Lets work for august having a downward trend.

Monday, July 18, 2011

Today is the Day That Everything Changes

Two days ago we went to see the last Harry Potter movie.  As always the 3D movie gave me a horrible headache, which gave me horrible nausea, which had me kneeling over the toilet at some point between lunch and supper.

This gets kind of gross.......If you're of a queasy nature I suggest you not read any further.....

I had sicked up most of what I had eaten that day and was looking down at the mess thinking, "Jesus, don't I even CHEW!"

Despite the fact that the top of the water was coated in a sheen of oil from the fatty foods I had eaten (the movie theater popcorn probably didn't help much at all) it also looked like I had swallowed most of it whole.

I guess that is why you are encouraged against eating in front of the computer or the television.  Mindless eating.  I had bitten and gulped and payed very little thought towards mastication obviously.
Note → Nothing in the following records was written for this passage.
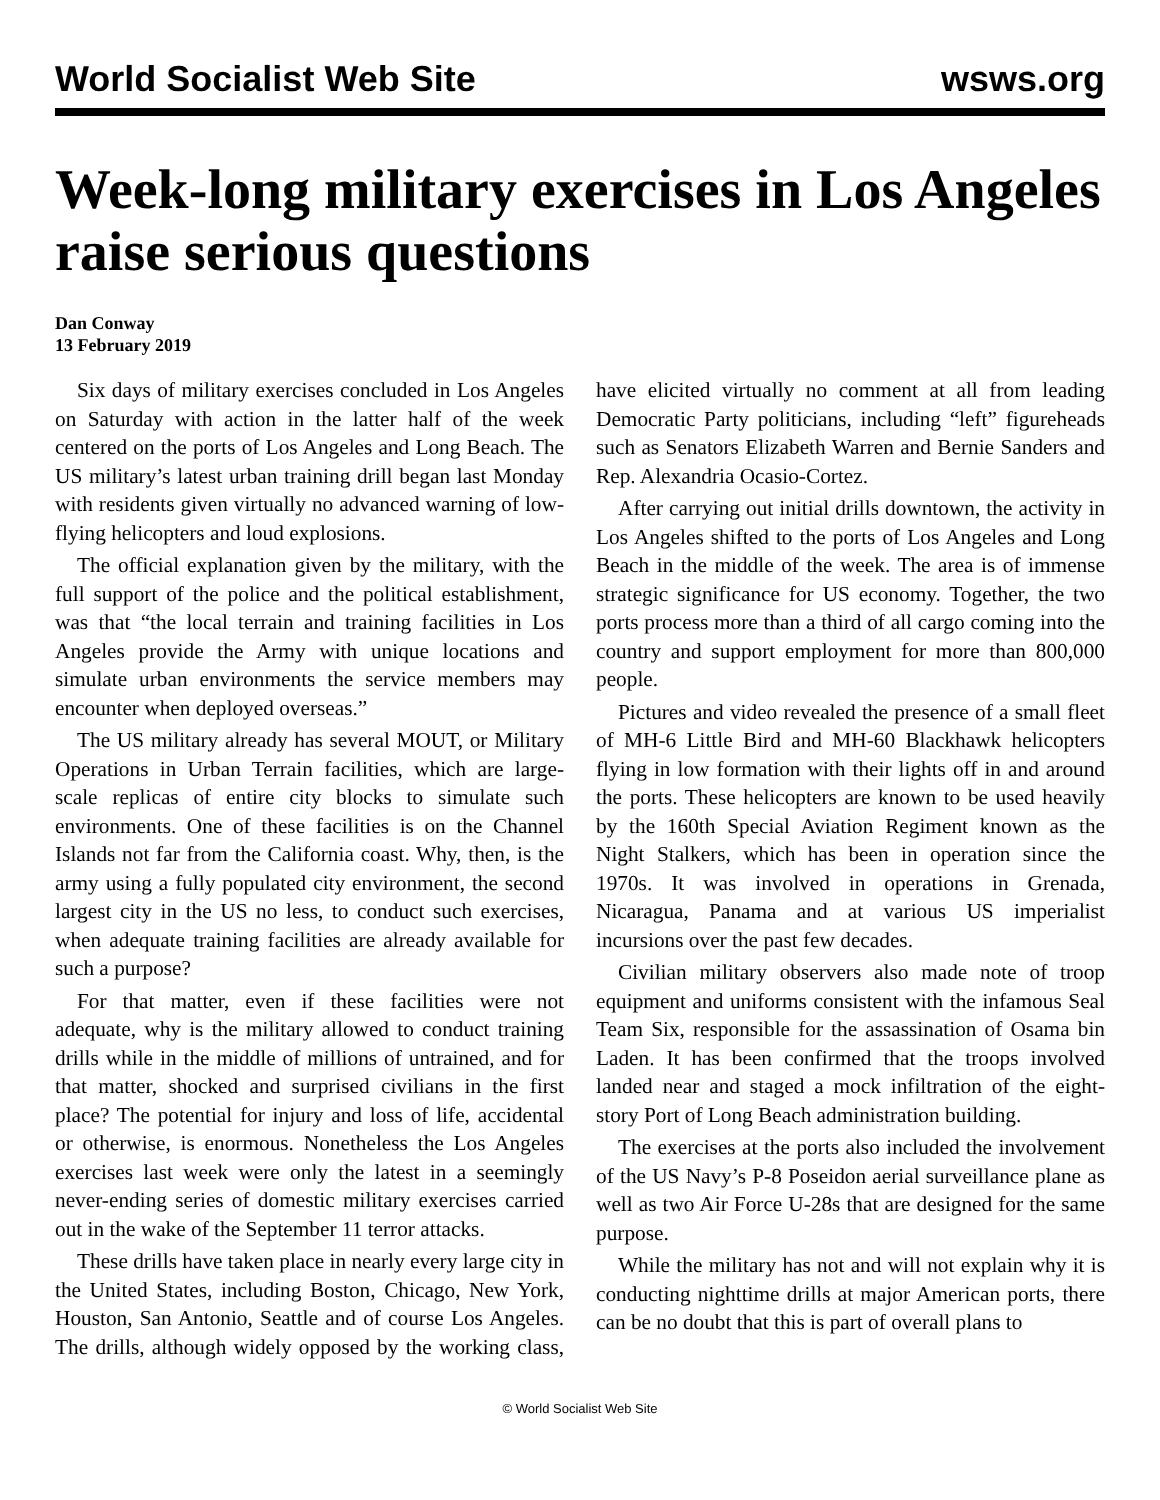World Socialist Web Site wsws.org
Week-long military exercises in Los Angeles raise serious questions
Dan Conway
13 February 2019
Six days of military exercises concluded in Los Angeles on Saturday with action in the latter half of the week centered on the ports of Los Angeles and Long Beach. The US military’s latest urban training drill began last Monday with residents given virtually no advanced warning of low-flying helicopters and loud explosions.
The official explanation given by the military, with the full support of the police and the political establishment, was that “the local terrain and training facilities in Los Angeles provide the Army with unique locations and simulate urban environments the service members may encounter when deployed overseas.”
The US military already has several MOUT, or Military Operations in Urban Terrain facilities, which are large-scale replicas of entire city blocks to simulate such environments. One of these facilities is on the Channel Islands not far from the California coast. Why, then, is the army using a fully populated city environment, the second largest city in the US no less, to conduct such exercises, when adequate training facilities are already available for such a purpose?
For that matter, even if these facilities were not adequate, why is the military allowed to conduct training drills while in the middle of millions of untrained, and for that matter, shocked and surprised civilians in the first place? The potential for injury and loss of life, accidental or otherwise, is enormous. Nonetheless the Los Angeles exercises last week were only the latest in a seemingly never-ending series of domestic military exercises carried out in the wake of the September 11 terror attacks.
These drills have taken place in nearly every large city in the United States, including Boston, Chicago, New York, Houston, San Antonio, Seattle and of course Los Angeles. The drills, although widely opposed by the working class, have elicited virtually no comment at all from leading Democratic Party politicians, including “left” figureheads such as Senators Elizabeth Warren and Bernie Sanders and Rep. Alexandria Ocasio-Cortez.
After carrying out initial drills downtown, the activity in Los Angeles shifted to the ports of Los Angeles and Long Beach in the middle of the week. The area is of immense strategic significance for US economy. Together, the two ports process more than a third of all cargo coming into the country and support employment for more than 800,000 people.
Pictures and video revealed the presence of a small fleet of MH-6 Little Bird and MH-60 Blackhawk helicopters flying in low formation with their lights off in and around the ports. These helicopters are known to be used heavily by the 160th Special Aviation Regiment known as the Night Stalkers, which has been in operation since the 1970s. It was involved in operations in Grenada, Nicaragua, Panama and at various US imperialist incursions over the past few decades.
Civilian military observers also made note of troop equipment and uniforms consistent with the infamous Seal Team Six, responsible for the assassination of Osama bin Laden. It has been confirmed that the troops involved landed near and staged a mock infiltration of the eight-story Port of Long Beach administration building.
The exercises at the ports also included the involvement of the US Navy’s P-8 Poseidon aerial surveillance plane as well as two Air Force U-28s that are designed for the same purpose.
While the military has not and will not explain why it is conducting nighttime drills at major American ports, there can be no doubt that this is part of overall plans to
© World Socialist Web Site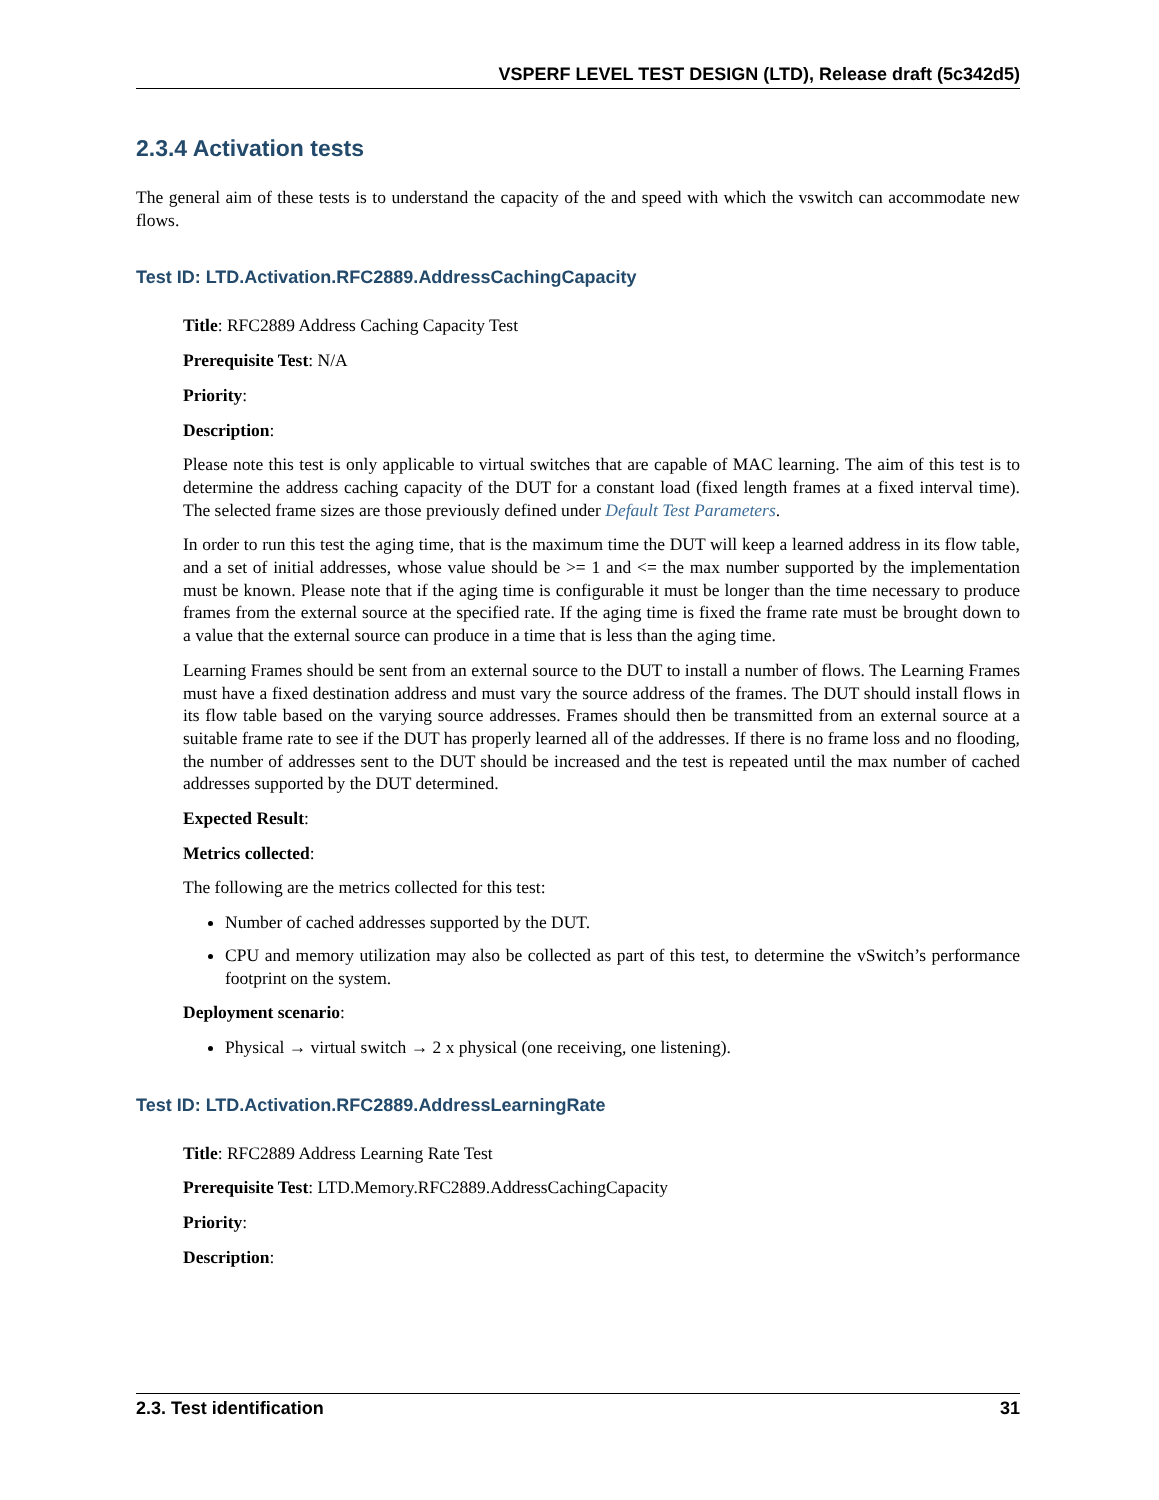VSPERF LEVEL TEST DESIGN (LTD), Release draft (5c342d5)
2.3.4 Activation tests
The general aim of these tests is to understand the capacity of the and speed with which the vswitch can accommodate new flows.
Test ID: LTD.Activation.RFC2889.AddressCachingCapacity
Title: RFC2889 Address Caching Capacity Test
Prerequisite Test: N/A
Priority:
Description:
Please note this test is only applicable to virtual switches that are capable of MAC learning. The aim of this test is to determine the address caching capacity of the DUT for a constant load (fixed length frames at a fixed interval time). The selected frame sizes are those previously defined under Default Test Parameters.
In order to run this test the aging time, that is the maximum time the DUT will keep a learned address in its flow table, and a set of initial addresses, whose value should be >= 1 and <= the max number supported by the implementation must be known. Please note that if the aging time is configurable it must be longer than the time necessary to produce frames from the external source at the specified rate. If the aging time is fixed the frame rate must be brought down to a value that the external source can produce in a time that is less than the aging time.
Learning Frames should be sent from an external source to the DUT to install a number of flows. The Learning Frames must have a fixed destination address and must vary the source address of the frames. The DUT should install flows in its flow table based on the varying source addresses. Frames should then be transmitted from an external source at a suitable frame rate to see if the DUT has properly learned all of the addresses. If there is no frame loss and no flooding, the number of addresses sent to the DUT should be increased and the test is repeated until the max number of cached addresses supported by the DUT determined.
Expected Result:
Metrics collected:
The following are the metrics collected for this test:
Number of cached addresses supported by the DUT.
CPU and memory utilization may also be collected as part of this test, to determine the vSwitch’s performance footprint on the system.
Deployment scenario:
Physical → virtual switch → 2 x physical (one receiving, one listening).
Test ID: LTD.Activation.RFC2889.AddressLearningRate
Title: RFC2889 Address Learning Rate Test
Prerequisite Test: LTD.Memory.RFC2889.AddressCachingCapacity
Priority:
Description:
2.3. Test identification 31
I thought I was eating better, eating less, but the contents of my toilet, which had just been the content of my stomach, wasn't lying to me.

Something has to change, I thought to myself.

Later...today actually...my friend bought me a haircut, because my thick and heavy hair had broken two brushes recently and I was about to shave myself bald in frustration.

I got a cute cut, up to my chin.  I love short haircuts, they are just adorable.

I love it.

I would love it more if it didn't show off just how ROUND my face is.

So I was in front of my mirror brushing my cute new short hair, and hating myself for hating myself in a way that I coudln't even really enjoy these small things in life that should make me happy.

I mean, I love my new haircut (it was a drastic change, they cut off a LOT of hair to get it to my chin) but I hate my face.  Love/hate defines every aspect of my life.

And I started thinking again that some changes need to be made.  Some huge, major, drastic changes need to be made, because I dont want to keep hating everything about my life just because of the body I'm stuck in!

Friday, July 1, 2011

July 1, 2011


Another month in which I made the opposite of progress.

I've gotten all the way back up to 219!

This is just UN ACCEPTABLE!

Setting a super easy goal for myself this month.  I'm aiming to lose 2 pounds a week.  Thats only 8 pounds for the month.  Surely I can do that!